— ARBEITSAUFTRÄGE —
1. Prüfe anhand des Auszugs über den NSU-Untersuchungsausschuss, ob die folgenden Aussagen zutreffen, und belege jedes Ja oder Nein mit dem entscheidenden wörtlichen Zitat: (a) Der Ausschuss hat bislang 24 Sitzungen abgehalten. (b) Das Nazi-Trio zog über zwei Jahrzehnte durch die Bundesrepublik Deutschland. (c) Die NSU-Bande flog am 4. November 2011 auf.
2. Greife den Auszug über den NSU-Untersuchungsausschuss an seinem letzten Satz auf und schreibe ihn weiter.

— GEZEIGTER AUSZUG —
● ● ●

IM WORTLAUT

DIE FRAKTION IN DEN MEDIEN

Aussage steht gegen Aussage

9. Juli 2012

Petra Pau, für DIE LINKE Obfrau im Untersuchungsausschuss des Bundestages, der die Hintergründe der dem so genannten Nationalsozialistischen Untergrund (NSU) angelasteten Mordserie aufklären soll, mit einer ersten Zwischenbilanz nach 24 Sitzungen und mit einem Ausblick, wie es im September weiter geht

Der Untersuchungsausschuss zur NSU-Nazi-Mordserie pausiert jetzt...

Petra Pau
...nach bislang 24 Sitzungen.

Was ist Ihr Zwischenresümee?

Bitte einen Schritt zurück. Denn ich erlebe immer häufiger, dass der Ausgangspunkt aus der Erinnerung vieler schwindet.

Es ging um zehnfachen Mord.

Um regelrechte Hinrichtungen aus germanisch-rassistischem Antrieb. Ein Nazi-Trio zog über ein Jahrzehnt durch die Bundesrepublik Deutschland, mordend und raubend, unerkannt und unbehelligt.

Das war das erschütternde Eingeständnis der Sicherheitsbehörden, nachdem die NSU-Bande am 4. November 2011 aufflog.

● ● ●

— AUSZÜGE DER ZEILEN —
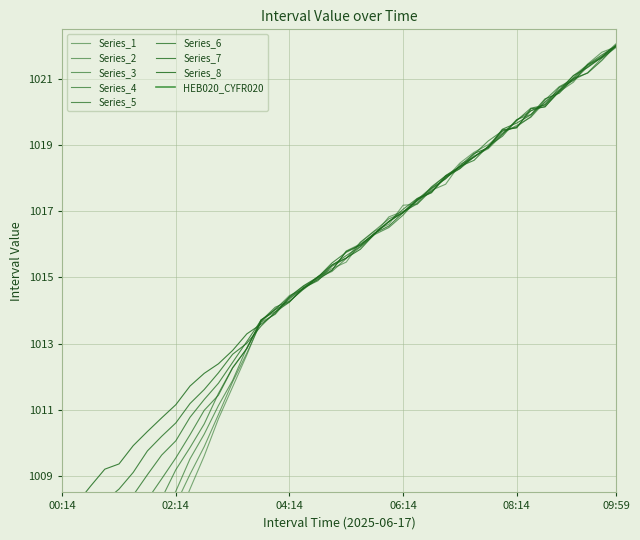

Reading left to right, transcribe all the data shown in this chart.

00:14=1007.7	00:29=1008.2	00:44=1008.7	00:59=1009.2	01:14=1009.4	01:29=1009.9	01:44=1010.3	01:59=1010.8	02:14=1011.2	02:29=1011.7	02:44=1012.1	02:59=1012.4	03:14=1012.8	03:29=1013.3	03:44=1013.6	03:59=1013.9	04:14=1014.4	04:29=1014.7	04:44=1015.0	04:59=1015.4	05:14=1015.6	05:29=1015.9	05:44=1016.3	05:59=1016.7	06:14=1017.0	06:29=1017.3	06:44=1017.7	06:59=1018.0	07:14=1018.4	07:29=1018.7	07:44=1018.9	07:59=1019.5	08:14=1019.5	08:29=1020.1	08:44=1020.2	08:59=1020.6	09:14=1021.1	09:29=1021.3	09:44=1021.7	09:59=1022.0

● ● ●

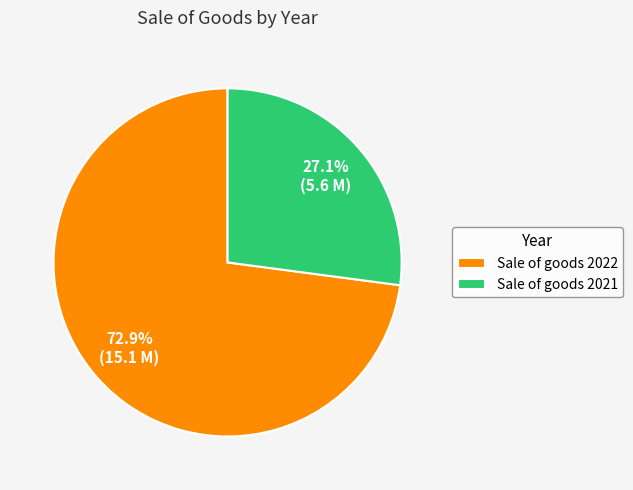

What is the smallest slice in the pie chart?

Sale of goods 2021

● ● ●

— LÖSUNGEN NACH NUMMER —
1.
(a) Ja: „...nach bislang 24 Sitzungen.“
(b) Nein: „Ein Nazi-Trio zog über ein Jahrzehnt durch die Bundesrepublik Deutschland“
(c) Ja: „nachdem die NSU-Bande am 4. November 2011 aufflog“

2.
Ja, aber genau das birgt nach wie vor ungeklärte Fragen. Zum Beispiel: War das NSU-Nazi-Trio seit seinem Abtauchen 1998 wirklich unerkannt? Und seine Helfer auch? Und falls nicht, wieso blieb es dann unbehelligt?

Falls nicht? Im NSU-Umfeld habe es keinerlei V-Leute des Verfassungsschutzes gegeben, meinte die SPD-Obfrau im Untersuchungsausschuss am 4. Juli 2012.

Ich bleibe da viel skeptischer. Der Bundesverfassungsschutz hat einschlägige Akten spektakulär vernichtet und sie hernach rekonstruiert.

Heißt es.

Es lässt sich nur nicht überprüfen, was vernichtet und was rekonstruiert wurde. Nach einem halben Jahr Untersuchungsausschuss habe ich weniger Anlass denn je, dem Verfassungsschutz mit Treu und Glauben zu begegnen.

Weil DIE LINKE schon immer etwas gegen den Verfassungsschutz hat?

Ein Ergebnis der bisherigen Untersuchungen ist: Fast immer, wenn der Verfassungsschutz dabei oder gefragt war, egal ob im Bund oder in den Ländern, gingen die Ermittlungen – vorsichtig formuliert – schief.

Also überflüssig, weil ahnungslos?

Schlimmer: Die Verfassungsschutzämter wussten zu jeder Zeit mehr, als sie zu- und preisgaben. Sie behielten Erkenntnisse für sich. Niemand sollte ihnen in die Karten schauen. Sie agieren als Geheim-Staat im Staate.

Der Präsident des Bundesamtes für Verfassungsschutz, Heinz Fromm, hat ob des NSU-Desasters seinen Rücktritt erklärt.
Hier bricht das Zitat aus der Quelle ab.